Se um fazendeiro usa uma loja independente para consertar certas peças em um trator John Deere, ele não funcionará até que um técnico da empresa autentique a nova peça usando software autorizado. Com apenas um número limitado de técnicos da empresa disponíveis, isso pode facilmente criar um gargalo, custando aos fazendeiros tempo e dinheiro preciosos e até mesmo colocando as colheitas em risco. Os donos de tratores contornaram o problema instalando firmware ucraniano pirata.
Os fabricantes também podem usar software para dar aos dispositivos datas de fim de vida pré-determinadas, após as quais eles não recebem mais atualizações importantes e lentamente se tornam inutilizáveis. Tudo isso dá aos fabricantes um controle sem precedentes sobre os produtos que compramos e limita a maneira como os consertamos. Os críticos comparam essas táticas a uma forma de obsolescência planejada, uma estratégia de fabricação em que um produto é deliberadamente projetado para falhar, para manter a demanda e os lucros altos.
Mas as empresas apresentam dois argumentos principais em defesa dessas práticas. Primeiro, elas alegam que dar aos consumidores e oficinas de reparo terceirizadas acesso ao seu software pode criar riscos de segurança cibernética. Elas também argumentam que podem ser responsabilizadas se um produto apresentar mau funcionamento após um reparo de terceiros ou do consumidor. Um reparo de má qualidade em um dispositivo médico, por exemplo, pode ter consequências fatais, e o fabricante pode ser responsabilizado.

Dados fornecidos:
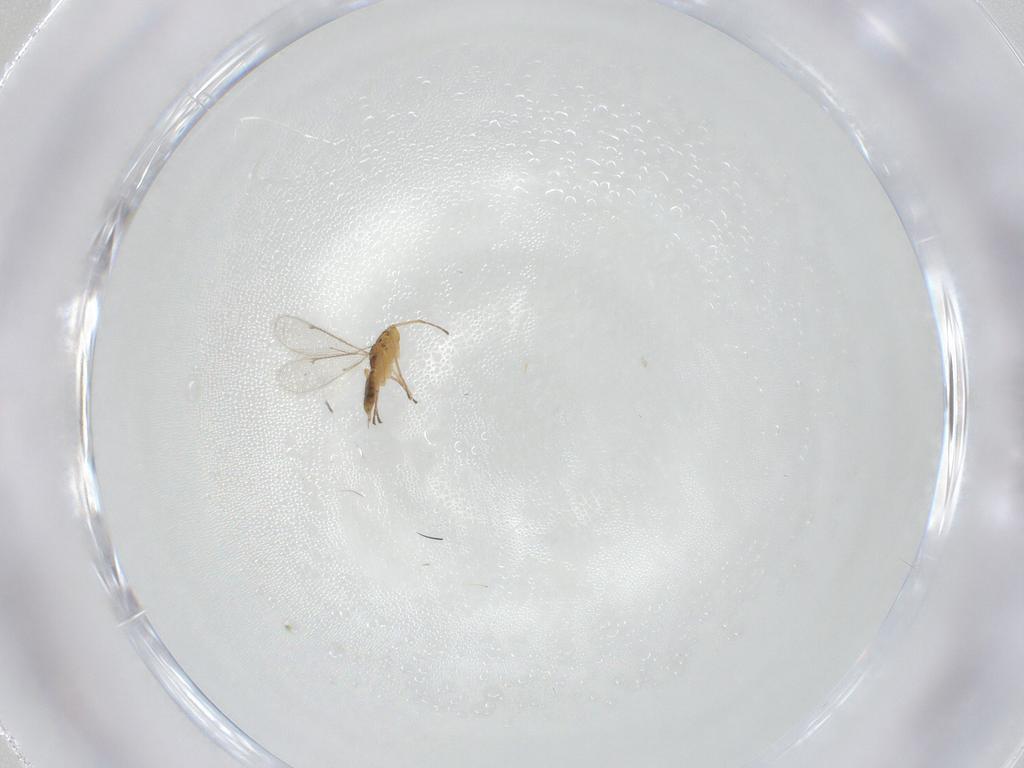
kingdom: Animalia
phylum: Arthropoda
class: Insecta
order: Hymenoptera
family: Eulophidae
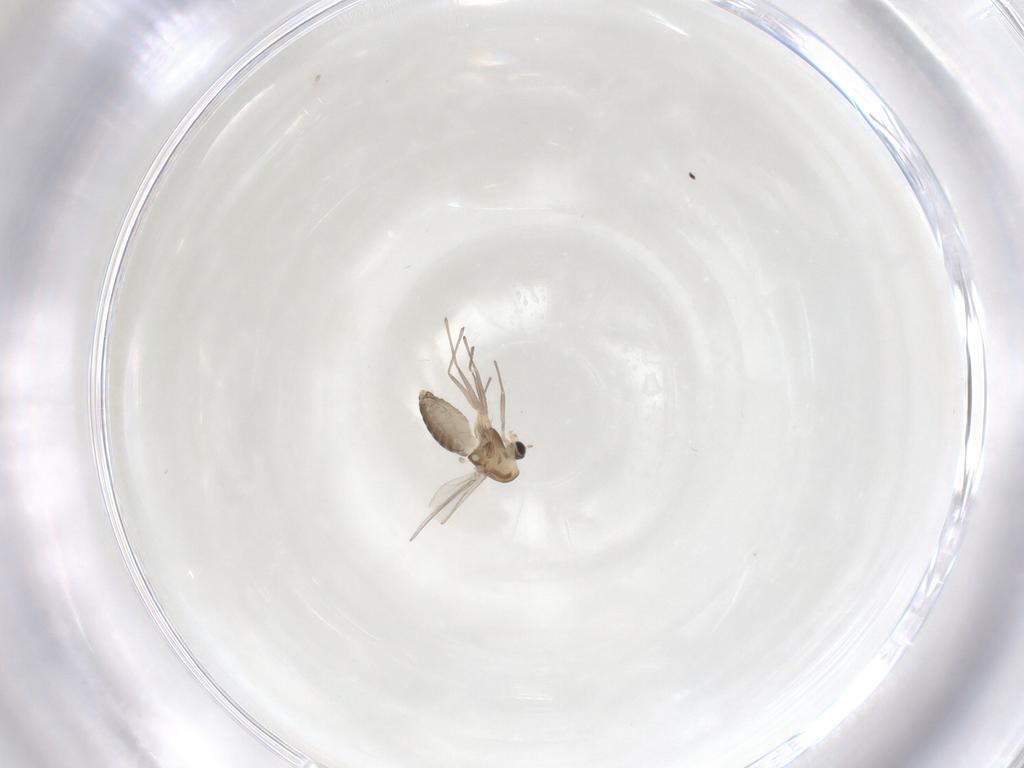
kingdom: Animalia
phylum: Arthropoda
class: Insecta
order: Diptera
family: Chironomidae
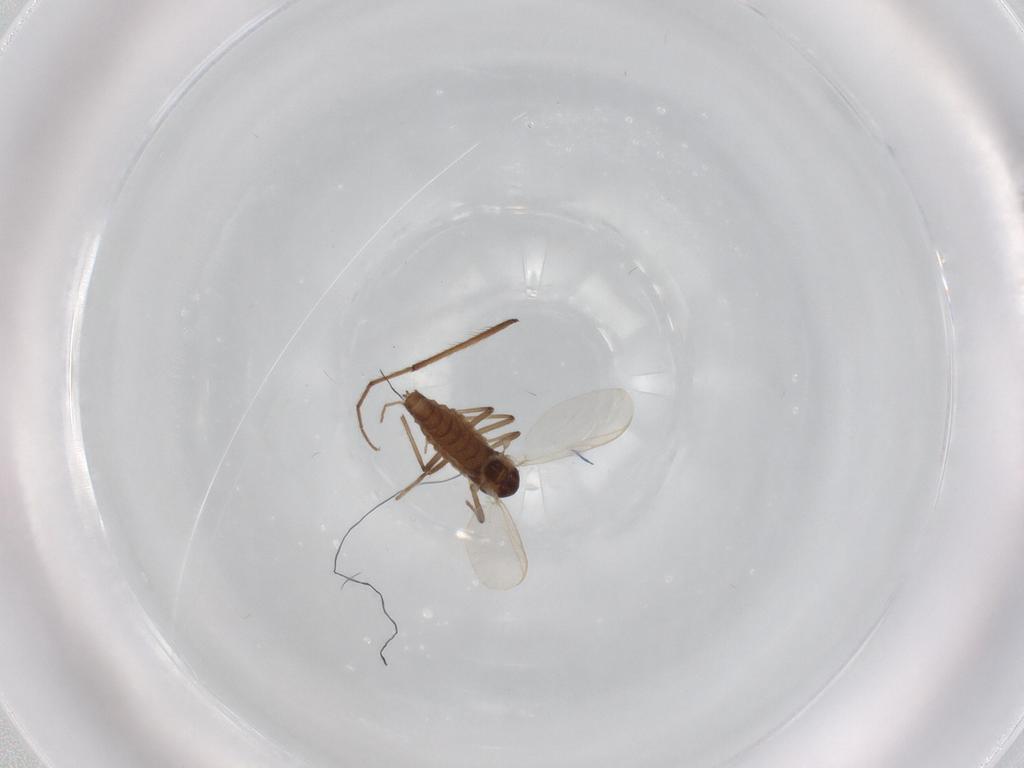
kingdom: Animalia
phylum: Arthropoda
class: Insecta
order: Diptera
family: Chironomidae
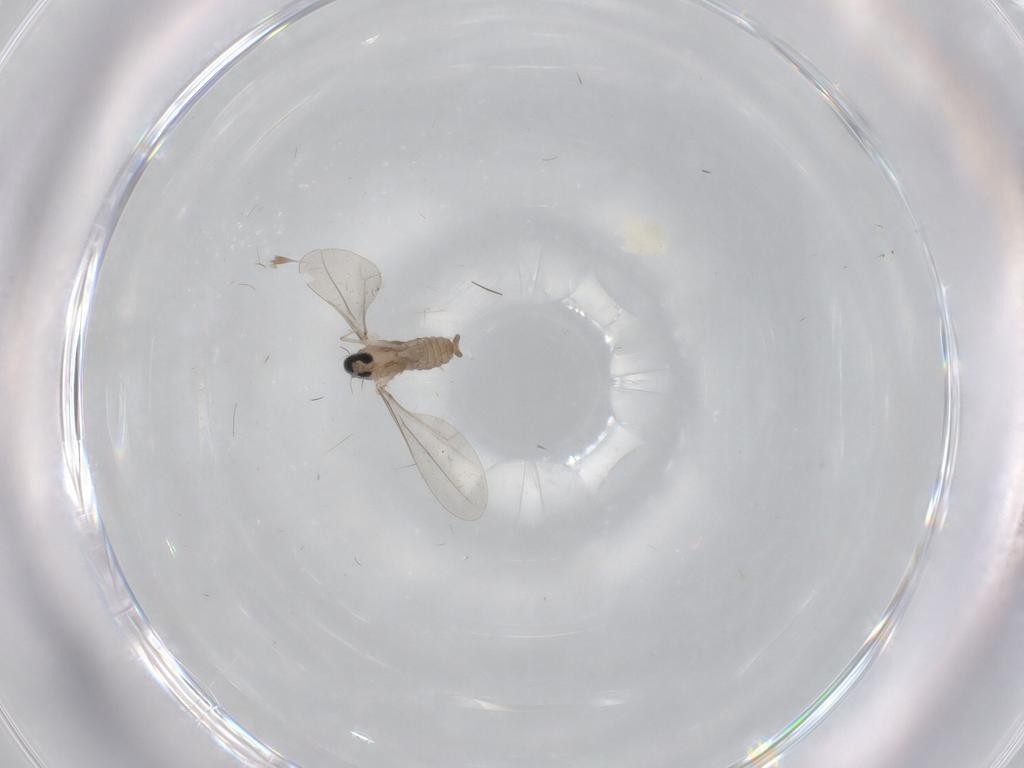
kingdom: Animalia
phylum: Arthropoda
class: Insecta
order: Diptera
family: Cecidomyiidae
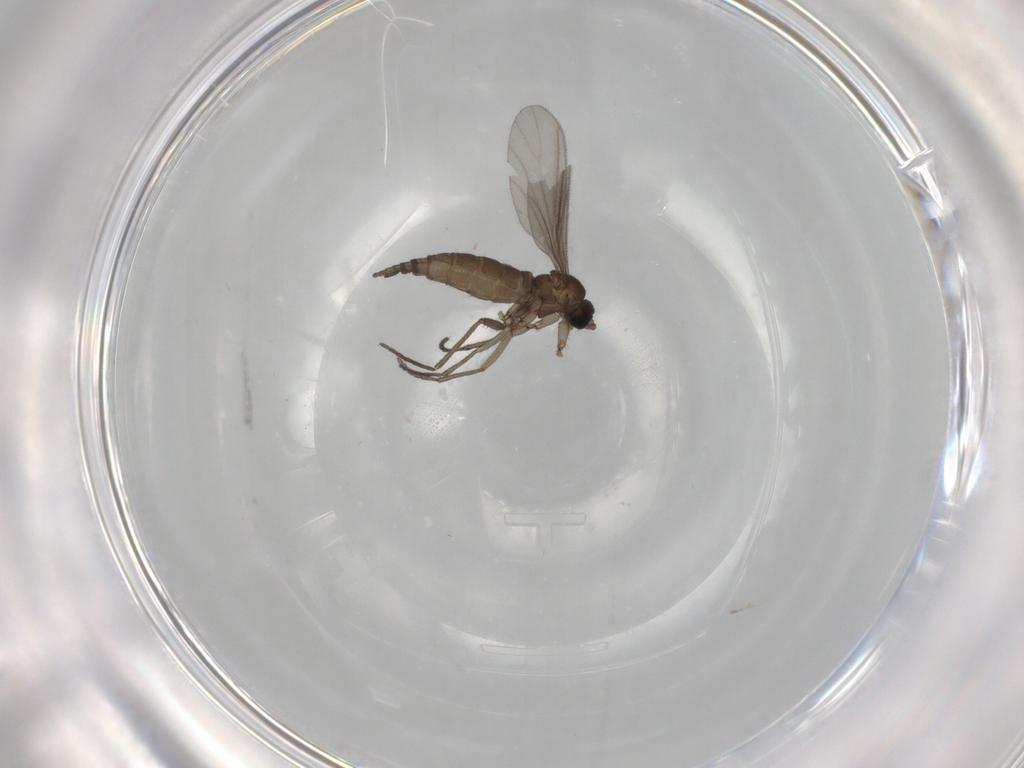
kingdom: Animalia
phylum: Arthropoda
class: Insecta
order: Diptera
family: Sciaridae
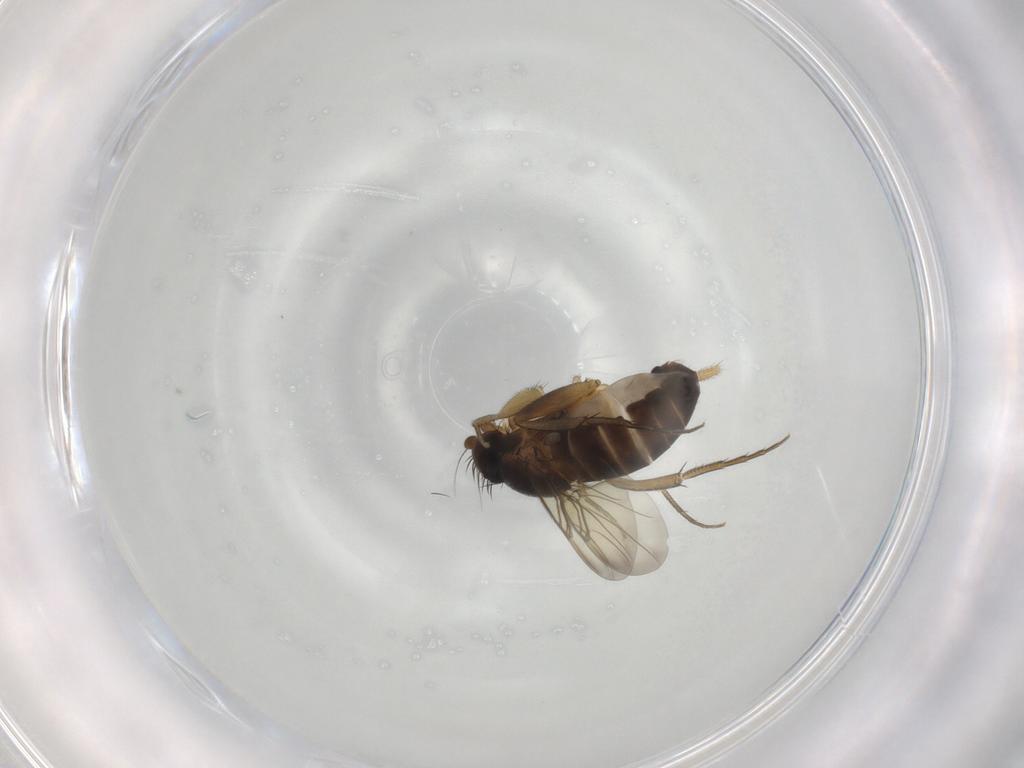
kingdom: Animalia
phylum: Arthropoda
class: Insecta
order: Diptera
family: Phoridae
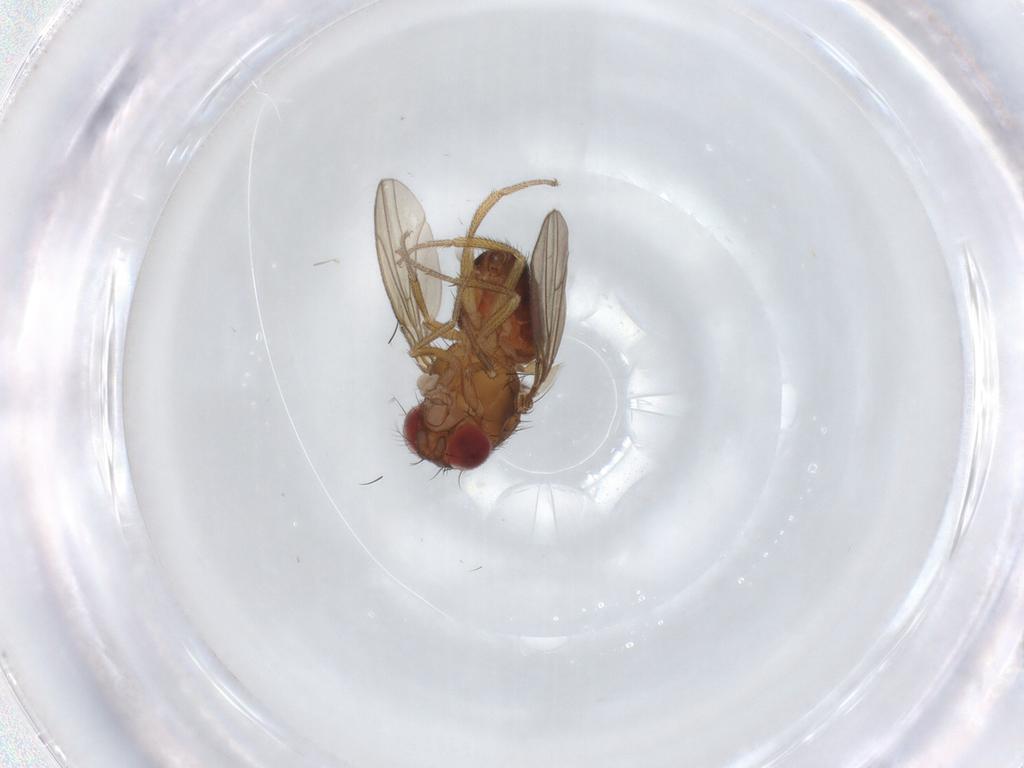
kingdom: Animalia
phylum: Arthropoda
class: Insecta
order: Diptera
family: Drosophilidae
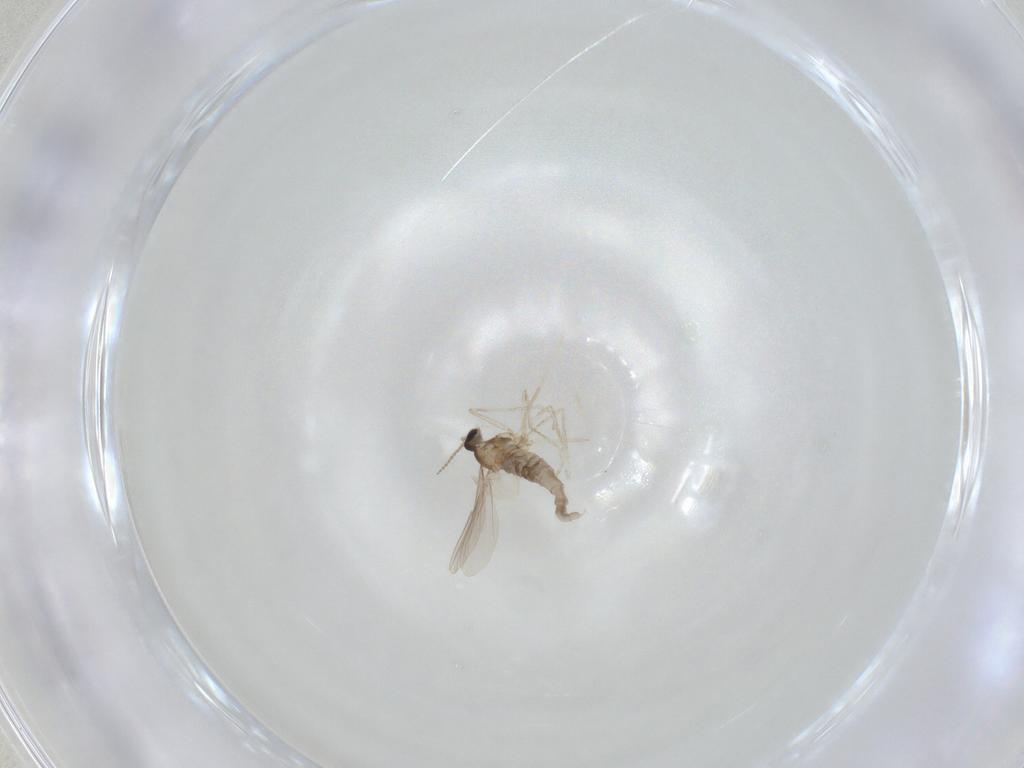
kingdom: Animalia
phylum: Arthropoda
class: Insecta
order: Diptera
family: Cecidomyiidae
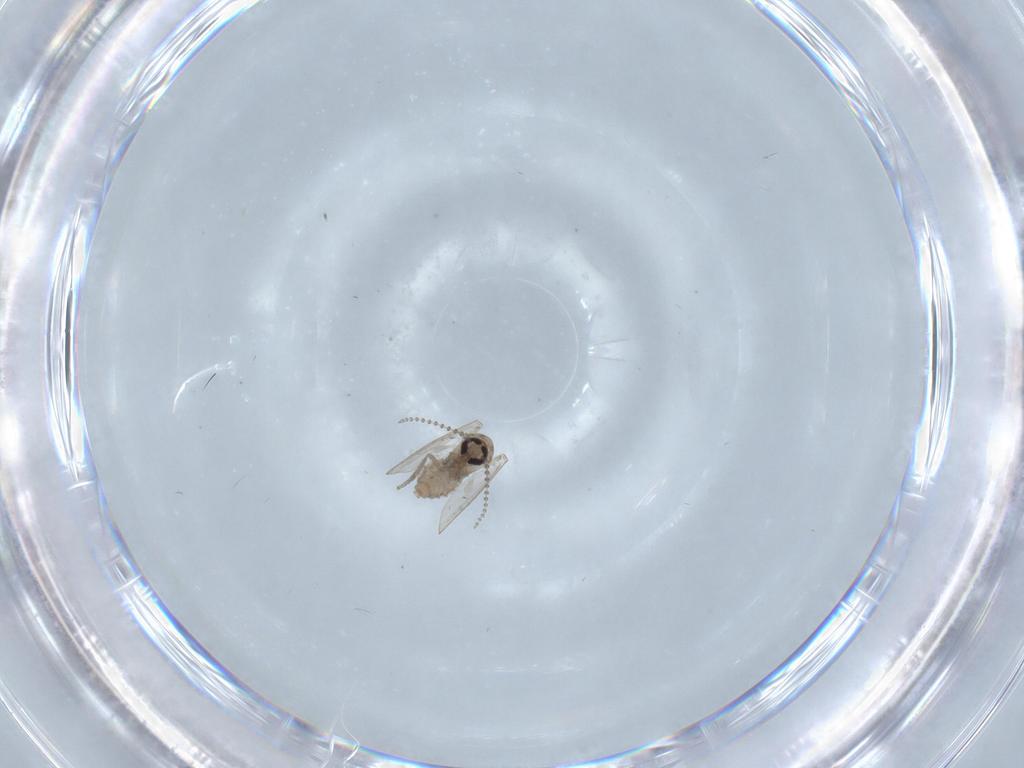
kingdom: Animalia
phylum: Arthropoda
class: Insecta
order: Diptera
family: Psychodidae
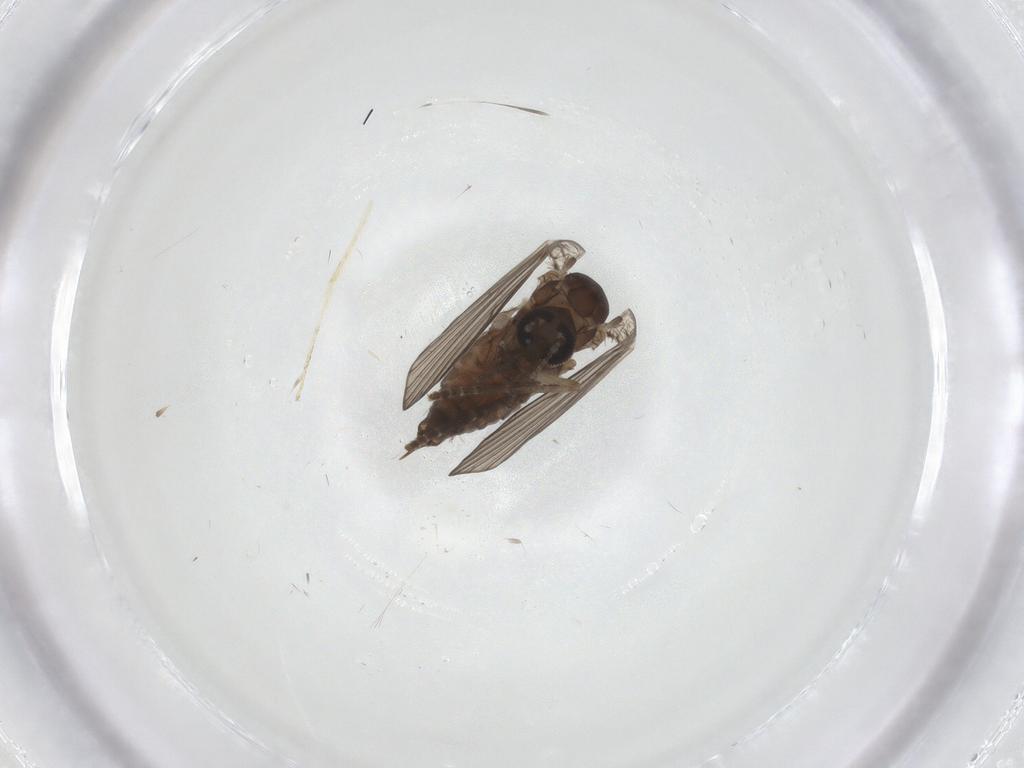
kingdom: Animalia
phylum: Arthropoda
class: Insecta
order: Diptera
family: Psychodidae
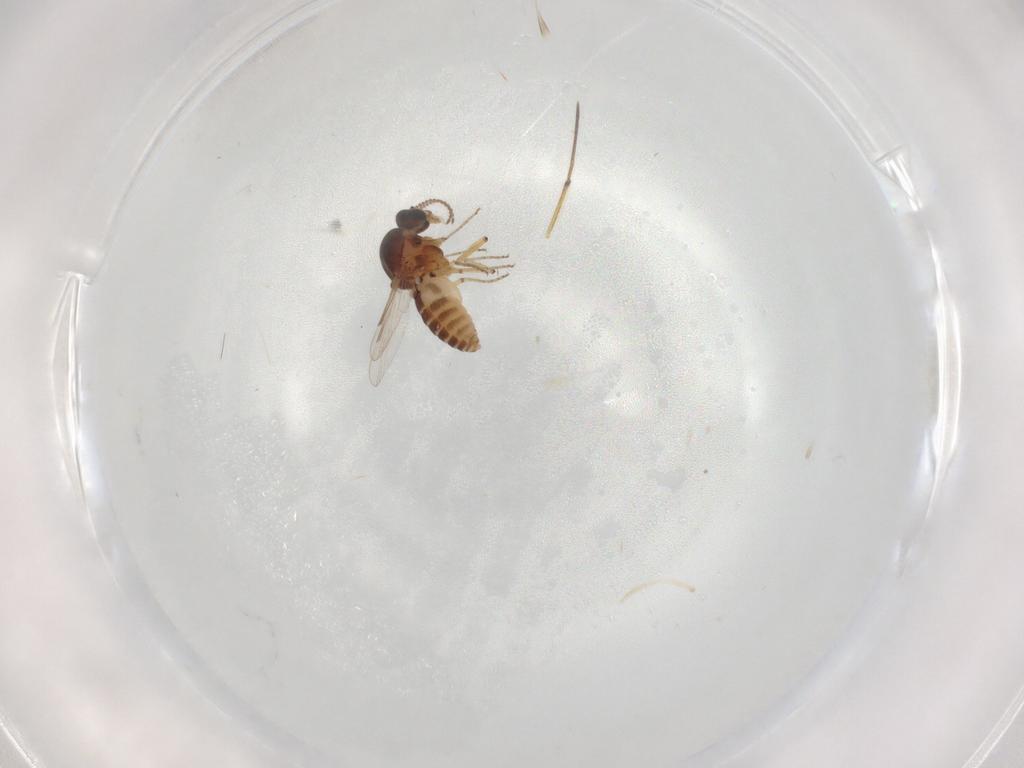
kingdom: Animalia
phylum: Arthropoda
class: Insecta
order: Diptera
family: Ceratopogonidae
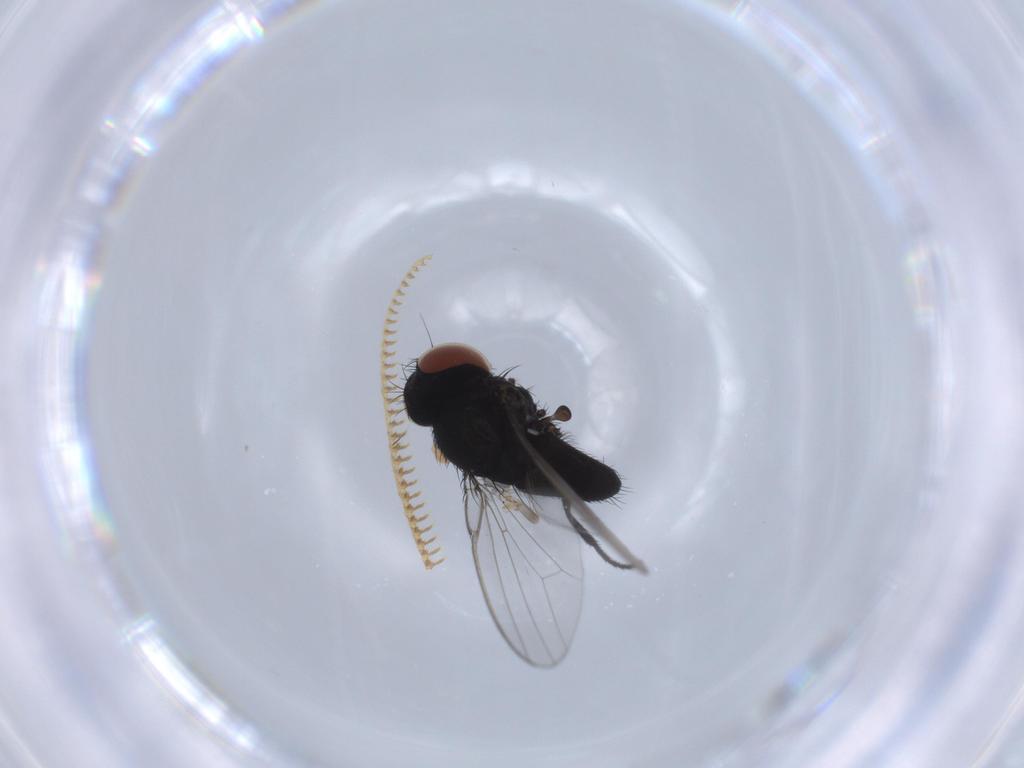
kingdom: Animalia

Como fazer: Dê a continuação do texto sobre o controle dos fabricantes sobre os consertos, começando logo após a última frase. Os itens vêm de outra fonte.

Espaço da resposta:
No entanto, relatórios importantes, como os da Comissão Federal de Comércio dos EUA e da Administração de Alimentos e Medicamentos dos EUA, encontram pouco suporte para essas alegações. As práticas de pareamento de peças e limitação de reparos estão agora sendo examinadas de perto em tribunais em todo o mundo, à medida que os consumidores lutam pelo direito de consertar. Você compraria um carro se não pudesse trocar os pneus? Então, por que comprar um telefone se você não pode trocar a bateria?
Um movimento mundial chamado Direito ao Reparo ganhou proponentes em todo o mundo. Afinal quando os fabricantes não disponibilizam peças e ferramentas, eles criam monopólios de manutenção e prejudicam pequenas empresas.
96% das oficinas independentes precisam recusar serviços a clientes devido a restrições ao reparo. Se o Direito ao Reparo não for protegido por lei, essas empresas padecerão. Os fabricantes com as suas próprias assistências técnicas autorizadas têm o poder de pressionar você à compra de um aparelho novo em vez de consertá-lo. De definir preços quando e onde bem entendem. E de destruir dispositivos reutilizáveis em vez de reciclá-los. A livre competição com lojas independentes força os fabricantes a serem honestos.
O movimento é bastante popular nos EUA, na Europa e no Sul da Ásia. No Reino Unido, por exemplo, as fabricantes são obrigadas, por lei, a oferecerem peças de seus aparelhos para venda direta aos consumidores. Nos EUA, uma ordem executiva prevê maior facilidade para consertos independentes ou por terceiros.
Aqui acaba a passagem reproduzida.